Images with bounding boxes:
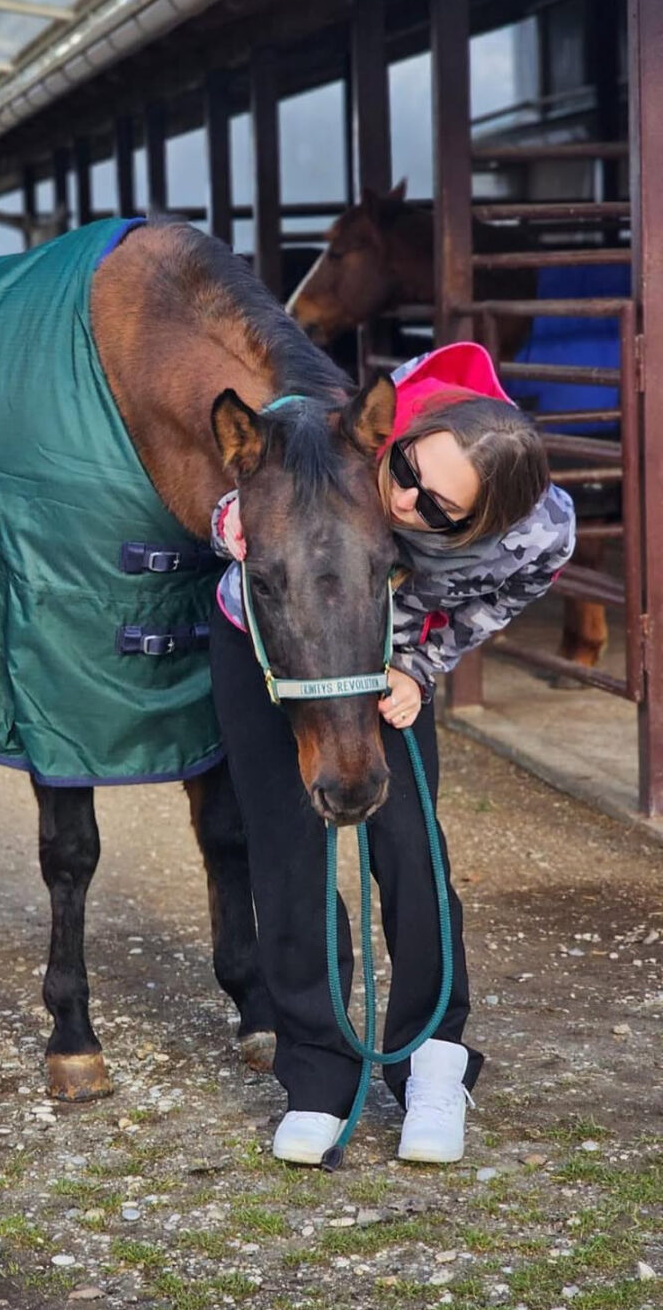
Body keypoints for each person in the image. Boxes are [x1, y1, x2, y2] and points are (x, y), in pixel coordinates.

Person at [209, 341, 575, 1164]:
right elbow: (239, 485)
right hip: (270, 647)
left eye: (438, 509)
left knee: (409, 848)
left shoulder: (535, 530)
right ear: (403, 436)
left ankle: (432, 1064)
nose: (406, 501)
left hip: (383, 665)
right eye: (406, 471)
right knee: (286, 855)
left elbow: (517, 585)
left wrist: (419, 665)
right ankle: (317, 1077)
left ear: (477, 521)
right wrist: (229, 520)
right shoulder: (353, 430)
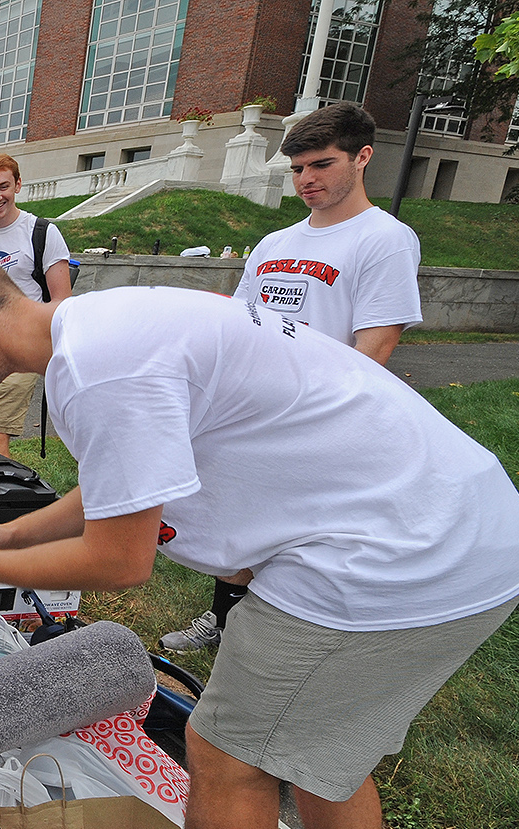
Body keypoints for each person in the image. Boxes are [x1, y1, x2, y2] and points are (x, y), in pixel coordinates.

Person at [0, 248, 519, 829]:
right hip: (456, 529)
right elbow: (130, 485)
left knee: (225, 749)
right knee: (321, 743)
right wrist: (7, 535)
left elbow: (120, 559)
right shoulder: (107, 327)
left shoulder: (99, 370)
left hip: (392, 561)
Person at [160, 101, 424, 655]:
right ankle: (223, 622)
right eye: (299, 168)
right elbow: (239, 325)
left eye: (322, 165)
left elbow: (376, 345)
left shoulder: (384, 238)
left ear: (363, 157)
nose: (306, 180)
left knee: (294, 534)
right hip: (254, 409)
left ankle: (271, 638)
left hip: (319, 417)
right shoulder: (276, 243)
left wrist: (327, 418)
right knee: (238, 517)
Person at [0, 154, 71, 457]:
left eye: (3, 187)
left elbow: (62, 302)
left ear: (18, 185)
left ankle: (6, 503)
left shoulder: (42, 233)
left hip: (21, 349)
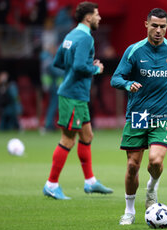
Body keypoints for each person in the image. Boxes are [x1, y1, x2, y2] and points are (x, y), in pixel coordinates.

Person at [111, 8, 167, 225]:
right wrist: (128, 83)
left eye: (163, 27)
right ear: (146, 24)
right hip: (138, 115)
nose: (159, 30)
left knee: (155, 161)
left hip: (163, 115)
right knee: (132, 166)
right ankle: (129, 211)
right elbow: (116, 78)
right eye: (155, 25)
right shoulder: (134, 51)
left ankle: (151, 189)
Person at [43, 1, 113, 200]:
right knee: (68, 139)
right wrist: (95, 69)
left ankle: (90, 182)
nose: (99, 18)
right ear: (88, 17)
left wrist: (77, 67)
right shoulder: (85, 38)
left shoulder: (71, 35)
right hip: (73, 96)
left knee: (87, 136)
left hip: (76, 94)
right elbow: (81, 66)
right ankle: (51, 184)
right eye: (97, 15)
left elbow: (58, 62)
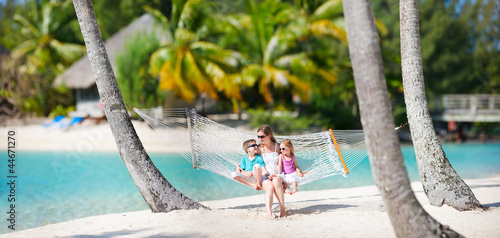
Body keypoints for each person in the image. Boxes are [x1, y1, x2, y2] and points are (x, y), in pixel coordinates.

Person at [257, 125, 286, 218]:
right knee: (269, 186)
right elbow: (253, 161)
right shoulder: (259, 149)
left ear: (269, 135)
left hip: (278, 173)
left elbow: (286, 160)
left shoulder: (278, 146)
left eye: (262, 136)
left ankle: (282, 209)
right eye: (258, 137)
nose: (260, 139)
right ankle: (269, 212)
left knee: (276, 181)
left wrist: (289, 179)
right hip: (265, 175)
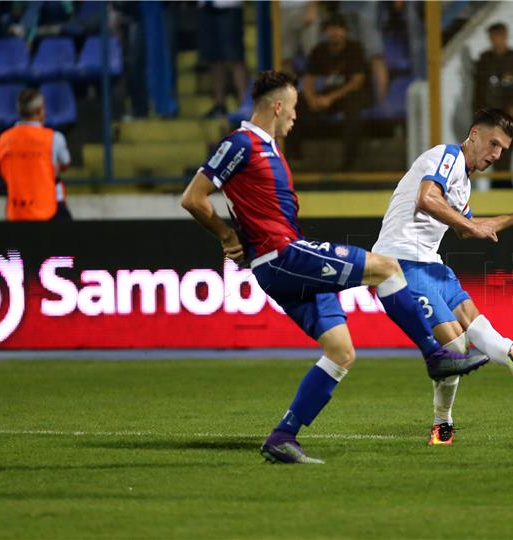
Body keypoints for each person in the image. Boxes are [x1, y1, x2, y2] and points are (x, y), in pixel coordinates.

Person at [180, 70, 486, 464]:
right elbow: (194, 197)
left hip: (281, 260)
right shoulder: (242, 143)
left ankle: (282, 437)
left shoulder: (269, 149)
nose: (295, 116)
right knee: (387, 268)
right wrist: (226, 235)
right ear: (277, 107)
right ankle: (434, 354)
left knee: (341, 352)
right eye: (293, 108)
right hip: (283, 255)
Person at [371, 108, 513, 445]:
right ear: (474, 134)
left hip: (431, 266)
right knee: (455, 345)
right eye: (493, 144)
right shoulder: (447, 156)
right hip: (399, 264)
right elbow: (427, 199)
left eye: (502, 150)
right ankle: (443, 423)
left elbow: (471, 230)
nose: (496, 154)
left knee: (479, 329)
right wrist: (469, 225)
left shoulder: (463, 183)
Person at [288, 13, 371, 170]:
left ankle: (349, 163)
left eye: (339, 29)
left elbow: (356, 83)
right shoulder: (319, 50)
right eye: (331, 29)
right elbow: (308, 80)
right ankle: (293, 156)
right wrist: (312, 98)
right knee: (295, 104)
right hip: (327, 96)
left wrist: (329, 98)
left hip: (350, 95)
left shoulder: (354, 49)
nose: (334, 33)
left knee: (353, 109)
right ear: (325, 32)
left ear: (345, 32)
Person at [0, 88, 72, 221]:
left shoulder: (3, 140)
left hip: (16, 211)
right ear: (40, 111)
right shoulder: (54, 138)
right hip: (49, 210)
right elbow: (65, 163)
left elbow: (3, 171)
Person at [473, 22, 513, 187]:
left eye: (499, 36)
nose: (496, 41)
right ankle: (500, 196)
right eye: (493, 37)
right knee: (495, 160)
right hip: (492, 120)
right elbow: (481, 93)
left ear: (505, 36)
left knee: (503, 158)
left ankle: (503, 195)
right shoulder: (485, 61)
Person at [197, 1, 249, 118]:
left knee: (235, 57)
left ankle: (245, 102)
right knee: (213, 58)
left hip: (228, 6)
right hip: (206, 7)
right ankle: (219, 104)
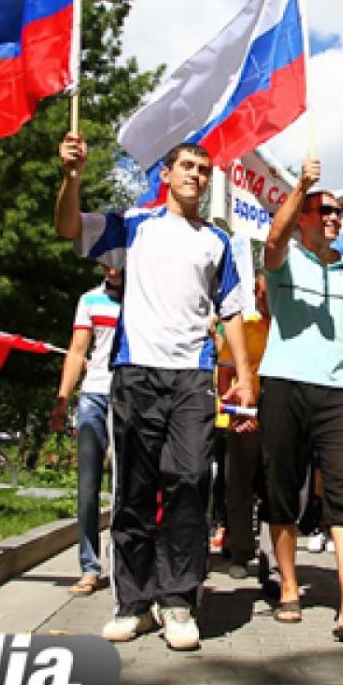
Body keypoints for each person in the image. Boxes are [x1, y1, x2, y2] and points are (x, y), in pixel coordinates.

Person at [54, 132, 254, 651]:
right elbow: (69, 228)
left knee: (190, 480)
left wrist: (244, 375)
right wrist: (72, 176)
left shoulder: (217, 242)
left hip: (192, 377)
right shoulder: (134, 225)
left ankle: (178, 600)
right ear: (165, 175)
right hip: (135, 372)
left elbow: (232, 310)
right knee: (135, 489)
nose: (196, 176)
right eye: (187, 167)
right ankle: (134, 603)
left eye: (203, 170)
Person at [258, 154, 343, 641]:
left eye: (339, 211)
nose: (335, 217)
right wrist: (299, 188)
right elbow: (273, 242)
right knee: (282, 487)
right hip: (284, 384)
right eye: (325, 210)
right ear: (304, 218)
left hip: (340, 393)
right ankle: (289, 586)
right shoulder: (285, 258)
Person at [49, 263, 123, 597]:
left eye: (117, 259)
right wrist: (62, 398)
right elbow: (78, 350)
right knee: (88, 484)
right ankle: (89, 567)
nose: (112, 266)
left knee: (124, 484)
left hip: (129, 396)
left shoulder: (143, 297)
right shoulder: (90, 300)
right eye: (105, 260)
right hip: (94, 394)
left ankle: (122, 561)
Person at [216, 274, 270, 580]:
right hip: (243, 421)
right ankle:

▶ [WHAT IS EXPECTED] Repeat the records above exactly, without any pictures.

▶ [RESPONSE FOR THIS EXERCISE]
Body keypoints for each person in the image. Boxes are [x1, y1, x2, y2] and points are (x, y), in pixel coordinates.

Person at [209, 341, 575, 1164]:
right elbow: (239, 485)
right hip: (270, 647)
left eye: (438, 509)
left knee: (409, 848)
left shoulder: (535, 530)
right ear: (403, 436)
left ankle: (432, 1064)
nose: (406, 501)
left hip: (383, 665)
right eye: (406, 471)
right knee: (286, 855)
left elbow: (517, 585)
left wrist: (419, 665)
right ankle: (317, 1077)
left ear: (477, 521)
right wrist: (229, 520)
right shoulder: (353, 430)
Body keypoints for each person in the image. Boxes are [x1, y1, x2, y2] and points are (x, y), in pixel coordinates.

Person at [0, 248, 519, 829]:
right hip: (456, 529)
right elbow: (130, 485)
left knee: (225, 749)
right knee: (321, 743)
right wrist: (7, 535)
left elbow: (120, 559)
right shoulder: (107, 327)
left shoulder: (99, 370)
left hip: (392, 561)
Person at [160, 101, 424, 655]:
right ankle: (223, 622)
right eye: (299, 168)
right elbow: (239, 325)
left eye: (322, 165)
left elbow: (376, 345)
left shoulder: (384, 238)
left ear: (363, 157)
nose: (306, 180)
left knee: (294, 534)
right hip: (254, 409)
left ankle: (271, 638)
left hip: (319, 417)
right shoulder: (276, 243)
left wrist: (327, 418)
right knee: (238, 517)
Person at [0, 154, 71, 457]:
left eye: (3, 187)
left elbow: (62, 302)
left ear: (18, 185)
left ankle: (6, 503)
left shoulder: (42, 233)
left hip: (21, 349)
Body keypoints for each person in the image. Boxes are [x1, y1, x2, y2] and points are (x, y), in pixel coordinates.

Person at [111, 8, 167, 225]:
right wrist: (128, 83)
left eye: (163, 27)
right ear: (146, 24)
right hip: (138, 115)
nose: (159, 30)
left knee: (155, 161)
left hip: (163, 115)
right knee: (132, 166)
right ankle: (129, 211)
right elbow: (116, 78)
right eye: (155, 25)
right shoulder: (134, 51)
left ankle: (151, 189)
Person at [43, 1, 113, 200]:
right knee: (68, 139)
right wrist: (95, 69)
left ankle: (90, 182)
nose: (99, 18)
right ear: (88, 17)
left wrist: (77, 67)
right shoulder: (85, 38)
left shoulder: (71, 35)
right hip: (73, 96)
left knee: (87, 136)
left hip: (76, 94)
right elbow: (81, 66)
right ankle: (51, 184)
right eye: (97, 15)
left elbow: (58, 62)
Body keypoints for each person in the image. Boxes are [x1, y1, x2, y2] and points are (x, y), in pixel coordinates.

Person at [257, 125, 286, 218]:
right knee: (269, 186)
right elbow: (253, 161)
right shoulder: (259, 149)
left ear: (269, 135)
left hip: (278, 173)
left elbow: (286, 160)
left shoulder: (278, 146)
left eye: (262, 136)
left ankle: (282, 209)
right eye: (258, 137)
nose: (260, 139)
right ankle: (269, 212)
left knee: (276, 181)
left wrist: (289, 179)
right hip: (265, 175)
Body keypoints for each person in the image. Boxes are [x1, y1, x2, y2] and points are (x, y), in pixel coordinates.

Person at [180, 70, 486, 464]:
right elbow: (194, 197)
left hip: (281, 260)
right shoulder: (242, 143)
left ankle: (282, 437)
left shoulder: (269, 149)
nose: (295, 116)
right knee: (387, 268)
right wrist: (226, 235)
right ear: (277, 107)
right ankle: (434, 354)
left knee: (341, 352)
right eye: (293, 108)
right hip: (283, 255)
Person at [371, 108, 513, 445]:
right ear: (474, 134)
left hip: (431, 266)
right knee: (455, 345)
right eye: (493, 144)
right shoulder: (447, 156)
right hip: (399, 264)
right elbow: (427, 199)
left eye: (502, 150)
right ankle: (443, 423)
left elbow: (471, 230)
nose: (496, 154)
left knee: (479, 329)
right wrist: (469, 225)
left shoulder: (463, 183)
Person at [288, 13, 371, 170]:
left ankle: (349, 163)
left eye: (339, 29)
left elbow: (356, 83)
right shoulder: (319, 50)
right eye: (331, 29)
right elbow: (308, 80)
right ankle: (293, 156)
right wrist: (312, 98)
right knee: (295, 104)
right hip: (327, 96)
left wrist: (329, 98)
left hip: (350, 95)
left shoulder: (354, 49)
nose: (334, 33)
left knee: (353, 109)
right ear: (325, 32)
left ear: (345, 32)
Person at [0, 88, 72, 221]:
left shoulder: (3, 140)
left hip: (16, 211)
right ear: (40, 111)
right shoulder: (54, 138)
right hip: (49, 210)
right elbow: (65, 163)
left elbow: (3, 171)
Person at [473, 22, 513, 187]:
left eye: (499, 36)
nose: (496, 41)
right ankle: (500, 196)
right eye: (493, 37)
right knee: (495, 160)
right hip: (492, 120)
right elbow: (481, 93)
left ear: (505, 36)
left knee: (503, 158)
left ankle: (503, 195)
right shoulder: (485, 61)
Person at [197, 1, 249, 118]:
left knee: (235, 57)
left ankle: (245, 102)
right knee: (213, 58)
left hip: (228, 6)
right hip: (206, 7)
right ankle: (219, 104)
Body keypoints for each person in the image. Boxes are [x1, y1, x2, y2] and points are (x, y), in pixel coordinates.

Person at [54, 132, 254, 651]:
right elbow: (69, 228)
left knee: (190, 480)
left wrist: (244, 375)
right wrist: (72, 176)
left shoulder: (217, 242)
left hip: (192, 377)
right shoulder: (134, 225)
left ankle: (178, 600)
right ear: (165, 175)
right hip: (135, 372)
left elbow: (232, 310)
right knee: (135, 489)
nose: (196, 176)
right eye: (187, 167)
right ankle: (134, 603)
left eye: (203, 170)
Person at [258, 154, 343, 641]:
left eye: (339, 211)
nose: (335, 217)
right wrist: (299, 188)
right elbow: (273, 242)
right knee: (282, 487)
right hip: (284, 384)
right eye: (325, 210)
right ear: (304, 218)
left hip: (340, 393)
right ankle: (289, 586)
right shoulder: (285, 258)
Person at [49, 263, 123, 597]:
left eye: (117, 259)
right wrist: (62, 398)
right elbow: (78, 350)
right knee: (88, 484)
right ankle: (89, 567)
nose: (112, 266)
left knee: (124, 484)
left hip: (129, 396)
left shoulder: (143, 297)
right shoulder: (90, 300)
right eye: (105, 260)
right hip: (94, 394)
left ankle: (122, 561)
Person at [216, 274, 270, 580]:
right hip: (243, 421)
right ankle:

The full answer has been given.